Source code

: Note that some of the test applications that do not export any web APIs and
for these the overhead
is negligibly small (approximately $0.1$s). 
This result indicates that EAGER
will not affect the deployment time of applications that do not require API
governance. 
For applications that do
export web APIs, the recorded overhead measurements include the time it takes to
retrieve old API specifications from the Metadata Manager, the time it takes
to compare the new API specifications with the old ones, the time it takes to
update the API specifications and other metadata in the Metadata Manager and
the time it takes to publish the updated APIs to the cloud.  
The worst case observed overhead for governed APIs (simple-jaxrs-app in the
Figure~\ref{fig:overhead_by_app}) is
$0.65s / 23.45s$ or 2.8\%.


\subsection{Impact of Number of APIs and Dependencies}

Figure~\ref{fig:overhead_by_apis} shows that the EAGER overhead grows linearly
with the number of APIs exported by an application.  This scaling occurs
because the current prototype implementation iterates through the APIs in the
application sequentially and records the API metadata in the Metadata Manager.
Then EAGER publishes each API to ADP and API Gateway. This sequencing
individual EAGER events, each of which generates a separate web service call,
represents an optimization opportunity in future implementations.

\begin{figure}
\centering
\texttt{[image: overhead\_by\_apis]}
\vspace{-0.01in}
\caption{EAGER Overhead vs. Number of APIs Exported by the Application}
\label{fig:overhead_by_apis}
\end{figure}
^^^^^^^^^^^^^^^^
*Work required*
Restate all entries above verbatim.

*Answer below*
Source code

: Note that some of the test applications that do not export any web APIs and
for these the overhead
is negligibly small (approximately $0.1$s). 
This result indicates that EAGER
will not affect the deployment time of applications that do not require API
governance. 
For applications that do
export web APIs, the recorded overhead measurements include the time it takes to
retrieve old API specifications from the Metadata Manager, the time it takes
to compare the new API specifications with the old ones, the time it takes to
update the API specifications and other metadata in the Metadata Manager and
the time it takes to publish the updated APIs to the cloud.  
The worst case observed overhead for governed APIs (simple-jaxrs-app in the
Figure~\ref{fig:overhead_by_app}) is
$0.65s / 23.45s$ or 2.8\%.


\subsection{Impact of Number of APIs and Dependencies}

Figure~\ref{fig:overhead_by_apis} shows that the EAGER overhead grows linearly
with the number of APIs exported by an application.  This scaling occurs
because the current prototype implementation iterates through the APIs in the
application sequentially and records the API metadata in the Metadata Manager.
Then EAGER publishes each API to ADP and API Gateway. This sequencing
individual EAGER events, each of which generates a separate web service call,
represents an optimization opportunity in future implementations.

\begin{figure}
\centering
\texttt{[image: overhead\_by\_apis]}
\vspace{-0.01in}
\caption{EAGER Overhead vs. Number of APIs Exported by the Application}
\label{fig:overhead_by_apis}
\end{figure}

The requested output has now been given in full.